ST. LOUIS — Some nights, a baseball game just has everything. Tuesday at Busch Stadium was one of those nights.

Cardinals rookie JJ Wetherholt, just 23 years old, turned in a performance that St. Louis fans will be talking about for a long time. He hit two home runs, made the defensive play of the game — and possibly the season — and helped the Cardinals complete a remarkable comeback to beat the Cleveland Guardians 6-5 in 10 innings.

The final result was a 10th-inning sacrifice fly from Nathan Church that sent the downtown St. Louis skyline alight with fireworks. But it was Wetherholt who set the tone all night long.

Both of his home runs came off left-handed pitchers. Both came on the first pitch of his at-bat. And both could not have been more different in nature.

The first was a dead-pull solo shot in the third inning that cleared the right-center wall. The second, in the eighth, was a two-run blast drilled to the opposite field. Even Wetherholt himself preferred the second one.

"Lefties sometimes can clean up my direction because I am trying to stay inside the ball," Wetherholt said. "I was really happy that I went the other way because I have really not done that since being here. Driving balls to the opposite field is something for me that if things are not going well, it is usually because I am not hitting the ball the other way. So that one felt better than the pull-side homer, to be honest."

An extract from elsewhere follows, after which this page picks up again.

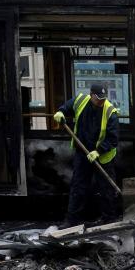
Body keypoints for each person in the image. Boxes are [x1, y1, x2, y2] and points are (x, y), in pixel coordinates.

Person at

That kind of self-awareness from a 23-year-old in his rookie year is notable. Even more remarkable: Wetherholt admitted he did not even know the score when he stepped up for that eighth-inning at-bat.

"Going into that at bat I honestly do not even think I knew the score," he confessed. "And that is usually when stuff like that happens because when you know the score you kind of let the moment get too big. Then, when I am rounding the bases I am like, Oh shoot, now it is a close game! But it was definitely a good feeling."

Wetherholt's two-homer night might have been forgotten amid the chaos of the finish were it not for the defensive gem he turned in between them. In the fifth inning, with the game still tied, he somehow elevated his 5-foot-9 frame high enough to snag a 104-mph liner off the bat of Cleveland's Bryan Rocchio.

"I was smiling because Masyn was yelling at me," Wetherholt said, laughing. "When I do something cool, I will show emotion in certain situations and sometimes I will just keep a keen face. But that is hard to do when Masyn is screaming and hyping you up."

The Cardinals needed every bit of Wetherholt's heroics because the game seemed destined to slip away. Down 5-4 in the ninth with two outs and nobody on, they got a reprieve when Guardians second baseman Juan Brito booted a ground ball. Masyn Winn reached, moved to third on a wild pitch, and Yohel Pozo delivered a clutch two-out double to right-center to tie it.

"I calmed myself to see what the game is telling me to do," said Pozo, who had six hits and seven RBI as a pinch-hitter for the Cardinals last season.

Pozo said the approach has been the same all year: compete every night. "We are a young team but we are hungry and we want to win," he said.

And win they did. Their fourth extra-inning victory of the season improved the Cardinals to 4-0 in games that go past the ninth. With Wetherholt leading the way, the future in St. Louis looks very bright.